» Assigned task
Which lines in the records below hold the word "games"? Copy each of them.

» Material provided
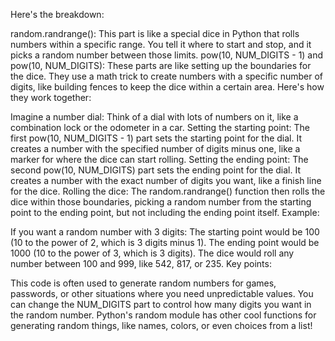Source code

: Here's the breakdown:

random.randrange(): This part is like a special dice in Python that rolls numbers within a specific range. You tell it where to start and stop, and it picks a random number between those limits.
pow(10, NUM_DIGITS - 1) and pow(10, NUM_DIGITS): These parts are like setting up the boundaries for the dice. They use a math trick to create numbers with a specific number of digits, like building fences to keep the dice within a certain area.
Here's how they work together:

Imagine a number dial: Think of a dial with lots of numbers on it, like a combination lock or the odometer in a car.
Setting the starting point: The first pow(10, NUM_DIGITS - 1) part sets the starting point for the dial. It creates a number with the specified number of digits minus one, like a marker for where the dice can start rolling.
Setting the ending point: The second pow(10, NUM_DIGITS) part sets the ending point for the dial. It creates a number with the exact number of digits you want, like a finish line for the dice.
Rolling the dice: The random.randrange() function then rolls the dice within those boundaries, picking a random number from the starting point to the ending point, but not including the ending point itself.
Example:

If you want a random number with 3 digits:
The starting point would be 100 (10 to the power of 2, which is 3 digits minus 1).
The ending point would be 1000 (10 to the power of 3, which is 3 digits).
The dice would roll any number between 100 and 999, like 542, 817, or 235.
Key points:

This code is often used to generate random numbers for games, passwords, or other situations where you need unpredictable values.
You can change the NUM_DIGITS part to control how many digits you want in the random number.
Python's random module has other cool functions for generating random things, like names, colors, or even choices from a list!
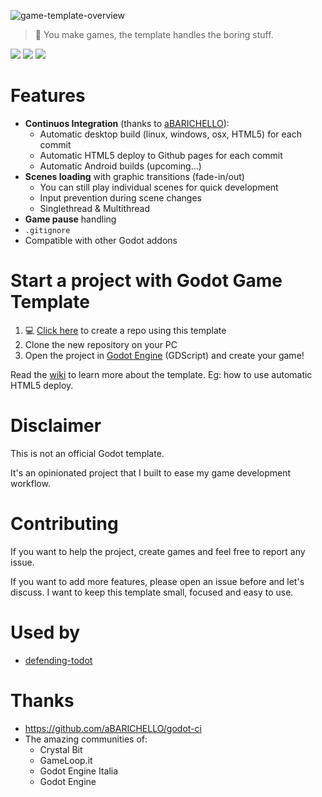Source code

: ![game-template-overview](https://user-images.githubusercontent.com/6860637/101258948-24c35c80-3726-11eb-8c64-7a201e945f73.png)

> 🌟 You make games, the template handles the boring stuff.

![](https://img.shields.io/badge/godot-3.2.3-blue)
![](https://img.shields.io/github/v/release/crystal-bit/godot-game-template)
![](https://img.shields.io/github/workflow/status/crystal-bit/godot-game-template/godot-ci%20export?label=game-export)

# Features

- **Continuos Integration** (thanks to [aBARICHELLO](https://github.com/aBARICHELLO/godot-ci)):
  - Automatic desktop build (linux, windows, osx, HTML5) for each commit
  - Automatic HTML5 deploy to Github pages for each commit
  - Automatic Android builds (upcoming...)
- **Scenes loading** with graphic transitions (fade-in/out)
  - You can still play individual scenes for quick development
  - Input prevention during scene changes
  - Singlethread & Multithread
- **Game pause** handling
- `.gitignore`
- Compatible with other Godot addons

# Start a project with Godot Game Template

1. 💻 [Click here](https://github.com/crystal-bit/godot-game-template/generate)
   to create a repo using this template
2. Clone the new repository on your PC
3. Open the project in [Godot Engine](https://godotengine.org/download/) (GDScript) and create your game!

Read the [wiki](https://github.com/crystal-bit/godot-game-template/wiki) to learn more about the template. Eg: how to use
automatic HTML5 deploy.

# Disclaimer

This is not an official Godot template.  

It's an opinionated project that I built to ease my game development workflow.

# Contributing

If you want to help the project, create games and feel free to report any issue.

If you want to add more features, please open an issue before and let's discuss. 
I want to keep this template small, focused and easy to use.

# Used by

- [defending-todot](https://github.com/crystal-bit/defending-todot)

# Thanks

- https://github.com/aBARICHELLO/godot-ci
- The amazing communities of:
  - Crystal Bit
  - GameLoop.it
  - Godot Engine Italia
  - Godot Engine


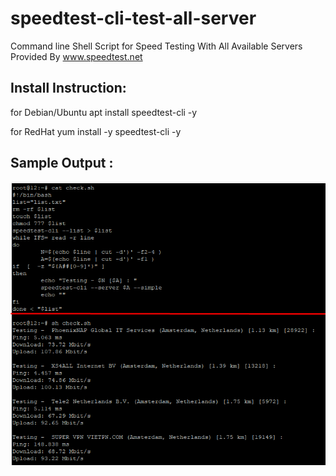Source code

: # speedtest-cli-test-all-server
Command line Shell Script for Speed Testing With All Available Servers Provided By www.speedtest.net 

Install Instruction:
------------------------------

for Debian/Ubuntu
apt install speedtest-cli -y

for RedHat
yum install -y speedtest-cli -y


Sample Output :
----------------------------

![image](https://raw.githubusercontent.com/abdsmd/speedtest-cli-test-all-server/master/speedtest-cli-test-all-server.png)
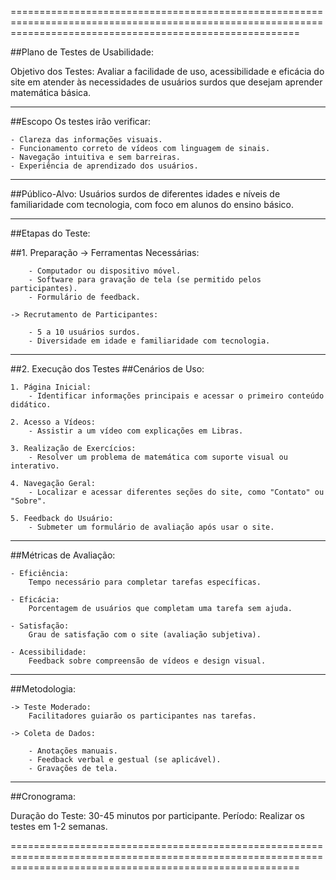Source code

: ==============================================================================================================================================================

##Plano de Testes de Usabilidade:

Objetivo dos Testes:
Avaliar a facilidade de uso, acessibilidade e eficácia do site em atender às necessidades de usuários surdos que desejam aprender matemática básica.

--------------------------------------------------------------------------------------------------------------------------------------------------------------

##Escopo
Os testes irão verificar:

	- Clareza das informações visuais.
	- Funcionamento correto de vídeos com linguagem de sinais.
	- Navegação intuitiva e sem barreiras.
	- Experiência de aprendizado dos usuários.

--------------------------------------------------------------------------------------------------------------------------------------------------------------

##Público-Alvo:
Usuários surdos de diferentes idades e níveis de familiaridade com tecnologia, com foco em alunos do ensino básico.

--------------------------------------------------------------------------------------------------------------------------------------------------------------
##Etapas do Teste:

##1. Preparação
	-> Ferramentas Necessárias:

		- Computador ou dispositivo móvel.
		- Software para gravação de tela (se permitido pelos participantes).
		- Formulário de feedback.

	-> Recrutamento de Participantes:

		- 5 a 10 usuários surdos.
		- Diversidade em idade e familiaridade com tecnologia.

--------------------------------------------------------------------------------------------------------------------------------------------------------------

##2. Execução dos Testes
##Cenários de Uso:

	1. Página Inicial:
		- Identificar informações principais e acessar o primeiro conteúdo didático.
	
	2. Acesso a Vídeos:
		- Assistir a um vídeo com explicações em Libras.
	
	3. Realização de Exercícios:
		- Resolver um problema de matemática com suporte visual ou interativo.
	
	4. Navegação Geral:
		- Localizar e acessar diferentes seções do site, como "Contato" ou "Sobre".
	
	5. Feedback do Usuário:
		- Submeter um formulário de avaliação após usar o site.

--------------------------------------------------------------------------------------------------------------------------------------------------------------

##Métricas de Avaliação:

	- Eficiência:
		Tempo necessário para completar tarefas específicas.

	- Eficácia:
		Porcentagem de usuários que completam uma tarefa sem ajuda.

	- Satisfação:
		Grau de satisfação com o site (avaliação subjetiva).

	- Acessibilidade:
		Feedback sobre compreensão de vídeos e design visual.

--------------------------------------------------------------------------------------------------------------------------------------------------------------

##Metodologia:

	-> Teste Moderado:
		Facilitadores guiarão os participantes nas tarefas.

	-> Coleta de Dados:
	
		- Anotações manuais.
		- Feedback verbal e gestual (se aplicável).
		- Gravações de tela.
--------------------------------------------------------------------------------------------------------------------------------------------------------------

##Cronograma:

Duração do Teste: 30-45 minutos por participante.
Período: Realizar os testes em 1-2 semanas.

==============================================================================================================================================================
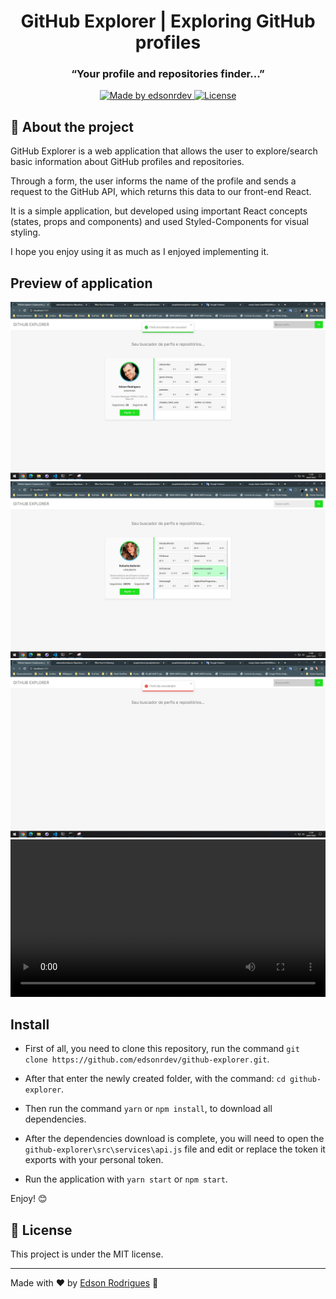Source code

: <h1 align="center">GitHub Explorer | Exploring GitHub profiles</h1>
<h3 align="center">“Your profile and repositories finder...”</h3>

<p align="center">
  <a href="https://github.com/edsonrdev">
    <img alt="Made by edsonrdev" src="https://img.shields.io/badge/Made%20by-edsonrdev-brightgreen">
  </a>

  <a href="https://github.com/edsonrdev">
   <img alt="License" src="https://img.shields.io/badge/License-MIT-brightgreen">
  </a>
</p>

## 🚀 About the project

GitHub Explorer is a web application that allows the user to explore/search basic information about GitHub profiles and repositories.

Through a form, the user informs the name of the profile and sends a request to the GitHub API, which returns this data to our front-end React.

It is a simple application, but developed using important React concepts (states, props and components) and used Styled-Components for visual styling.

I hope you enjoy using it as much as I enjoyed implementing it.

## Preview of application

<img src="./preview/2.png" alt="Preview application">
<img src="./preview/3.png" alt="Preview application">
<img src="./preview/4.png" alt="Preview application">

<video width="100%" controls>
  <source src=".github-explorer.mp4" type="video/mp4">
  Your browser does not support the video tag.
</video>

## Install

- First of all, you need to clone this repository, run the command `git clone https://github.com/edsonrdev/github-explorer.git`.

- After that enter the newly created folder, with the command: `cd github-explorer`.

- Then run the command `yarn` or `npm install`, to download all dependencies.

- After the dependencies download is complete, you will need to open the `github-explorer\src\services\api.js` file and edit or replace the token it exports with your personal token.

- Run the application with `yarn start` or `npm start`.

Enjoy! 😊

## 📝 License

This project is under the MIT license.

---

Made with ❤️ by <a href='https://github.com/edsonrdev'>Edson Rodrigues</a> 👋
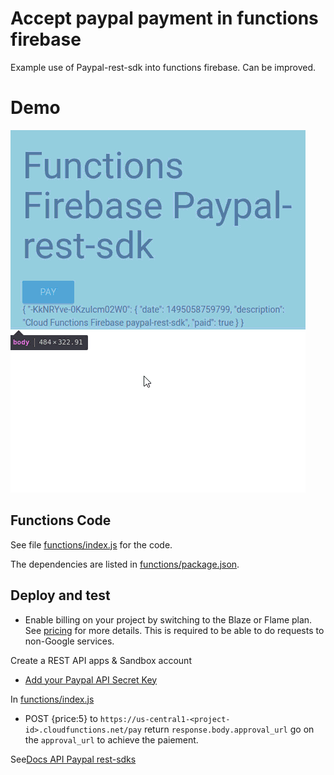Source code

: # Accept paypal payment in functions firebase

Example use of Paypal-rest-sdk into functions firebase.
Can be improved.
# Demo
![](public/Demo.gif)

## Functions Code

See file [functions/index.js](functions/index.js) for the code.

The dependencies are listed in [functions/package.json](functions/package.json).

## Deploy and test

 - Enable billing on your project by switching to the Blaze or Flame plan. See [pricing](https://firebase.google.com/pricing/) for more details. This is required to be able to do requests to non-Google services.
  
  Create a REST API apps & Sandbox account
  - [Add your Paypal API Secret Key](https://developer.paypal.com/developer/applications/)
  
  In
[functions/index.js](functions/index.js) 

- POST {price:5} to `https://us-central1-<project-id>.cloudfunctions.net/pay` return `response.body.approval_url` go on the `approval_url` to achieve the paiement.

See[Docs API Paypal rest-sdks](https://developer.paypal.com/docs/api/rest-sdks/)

» Response to this exercise
This code is often used to generate random numbers for games, passwords, or other situations where you need unpredictable values.
> 🌟 You make games, the template handles the boring stuff.
If you want to help the project, create games and feel free to report any issue.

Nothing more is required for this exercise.